Dialogue de comédie en un Acte
Daniel Confland, 2012, 36 pages
Argument : Une rame de métro à l’arrêt dans un tunnel. La panne est patente, mais les voyageurs, dans les compartiments, n’en connaissent ni la cause ni la durée et n’ont reçu aucune information. Enervés, stressés, et inconscients du danger encouru, ils finissent par descendre sur les voies pour tenter de rallier la station la plus proche. A l’exception de deux voyageurs plus prudents, qui restent seuls dans leur voiture…Pour passer le temps, ils décident d’engager la conversation, à bâtons rompus. Ce dialogue, qui conduit à un début de complicité, durera autant que la panne. A moins qu’il ne perdure, une fois la panne terminée…
°°°
Note au lecteur : ce texte est parsemé d'aphorismes (et de quelques autres emprunts) prélevés dans mon roman "L'Ecole de Léningrad", édité en 2012, pour les plus anciens, et d'autres provenant de mon recueil d'aphorismes personnels, édité en 2014 sous le titre "350 aphorismes, apophtegmes, maximes, sentences et autres considérations."
°°°
Première partie (pages 1 à 11)
- Marcel : Revenez, bon sang, revenez !
- Olivier : Vous êtes fous de descendre ainsi sur les voies, vous allez vous tuer ! Revenez !
- Marcel : Cinquante irresponsables, allez hop ! Il y en a un plus fou que les autres qui tire le signal d’alarme, les portes s’ouvrent, il saute dans le tunnel et les autres suivent…(il vitupère de nouveau, penché à la porte du wagon) Espèces d’imprudents incurables, on vous dit de revenir avant qu’il ne soit trop tard !

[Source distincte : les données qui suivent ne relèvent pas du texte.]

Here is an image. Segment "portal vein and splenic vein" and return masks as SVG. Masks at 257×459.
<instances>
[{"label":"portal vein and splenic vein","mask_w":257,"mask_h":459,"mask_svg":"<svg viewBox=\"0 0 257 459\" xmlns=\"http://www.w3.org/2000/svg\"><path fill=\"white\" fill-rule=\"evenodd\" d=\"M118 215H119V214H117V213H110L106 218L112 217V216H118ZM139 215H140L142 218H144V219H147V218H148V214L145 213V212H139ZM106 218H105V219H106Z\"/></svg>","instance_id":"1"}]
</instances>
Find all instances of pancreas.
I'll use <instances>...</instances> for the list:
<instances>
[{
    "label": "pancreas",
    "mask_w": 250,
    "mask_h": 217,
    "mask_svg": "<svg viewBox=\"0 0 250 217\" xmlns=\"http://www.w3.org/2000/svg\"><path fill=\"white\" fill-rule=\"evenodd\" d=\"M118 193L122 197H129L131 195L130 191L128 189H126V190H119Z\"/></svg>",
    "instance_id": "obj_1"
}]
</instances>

- Olivier : femmes, vieillards, enfants, ils descendent comme ils peuvent, mais ils descendent ! Le syndrome des moutons de Panurge ! Je suppose que c’est le même scénario dans tous les compartiments. (il se remet à crier) Revenez ! Bon sang, c’est plein de courant là-dedans !
- Marcel : Peine perdue ! Nous nous époumonons dans le vide !
- Olivier : C’est vrai que cela fait une bonne heure que nous sommes à l’arrêt dans ce maudit tunnel, et qu’on ne nous donne aucune information, c’est vraiment scandaleux ! Je n’excuse pas ces gens, mais on peut comprendre leur énervement !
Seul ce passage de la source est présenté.